Family mediators could also make use of DanShaRi to coach divorcing parties who are emotionally stuck with the shattered relationship, the financial dispute and issues relating to their children to move on and redefine their relationship. If a divorcing party is still at the stage of denial and anger, it is unlikely that the party will be emotionally and psychologically prepared for the mediation process because he/she either is still hopeful about the relationship or is still too angry to negotiate. It is only when both parties accept the fact that the marriage relationship has come to an end emotionally and sociologically, they will then be ready to end it legally by thereafter making the best use of mediation to declutter issues arising out of the closure of the relationship. By explaining to the parties that they can choose to refuse litigation entering into their lives, let go of the unhappiness derived from the marriage and stay away from the obsession of obtaining a favourable judgment from the court, the mediator may in effect inject the philosophy of DanShaRi to the parties so as to facilitate them to be more ready to go through the mediation process.

Although Albert Einstein once asked “if a cluttered desk is a sign of a cluttered mind, of what, then, an empty desk a sign?”, modern psychologists seem to suggest otherwise – clutter breeds stress. Mediators, to some extent, are like clutter management consultants. In the process of mediation, mediators use questioning, listening, summarizing, reframing, reality-testing and other skills to facilitate the disputants to understand their needs, concerns and fears (collectively “interests”) behind their positions, generate options to address the interests and understand their BATNA/WATNA. Mediators are in substance helping the disputants understand themselves better and deeper. The shift of a mindset on the part of the disputants is quite often a by-product of the process which leads to a settlement. Each party, through the mediation process, should be able to review one’s relationship with the dispute and with the other party. With the self-determination principle, each party may decide the way forward as to whether the dispute should be abandoned and parted with by way of a settlement and how to do it.

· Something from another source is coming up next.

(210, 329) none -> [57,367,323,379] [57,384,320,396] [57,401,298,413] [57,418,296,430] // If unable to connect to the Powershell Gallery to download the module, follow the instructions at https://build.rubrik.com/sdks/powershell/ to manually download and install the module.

Fans of William Ury and readers of his book “Getting To Yes with Yourself” will probably remember Ury’s description about his involvement in the dispute between Abilio Diniz, a highly successful and prominent businessman from Brazil and his French business partner. The Financial Times described the dispute as “one of the biggest cross-continental boardroom showdowns in history.” During the mediation, Ury asked Abilio what he really wanted. In addition to getting a list of things that Abilio would like to have, Ury noticed that Abilio wanted to have freedom and his partner also wanted to run the company freely. Eventually, the settlement, amongst other things, was that Abilio was released from a 3-year non-compete clause and at the same time he agreed to leave the board. Ury, though without him knowing, had assisted the parties to settle by using the core values of DanShaRi. Had the parties been obsessed with the dispute and the related litigation, they would not have let go of the hatred arising out of the dispute and thus would not have freed up sufficient mental and psychological space for Abilio to move on with his freedom to do other things upon departure from the company and for the French businessman to run the company without intervention.

With the philosophy of DanShaRi in mind, mediators would be in a better position to assist the parties not to cling to something simply because they have spent a lot of time and money on it.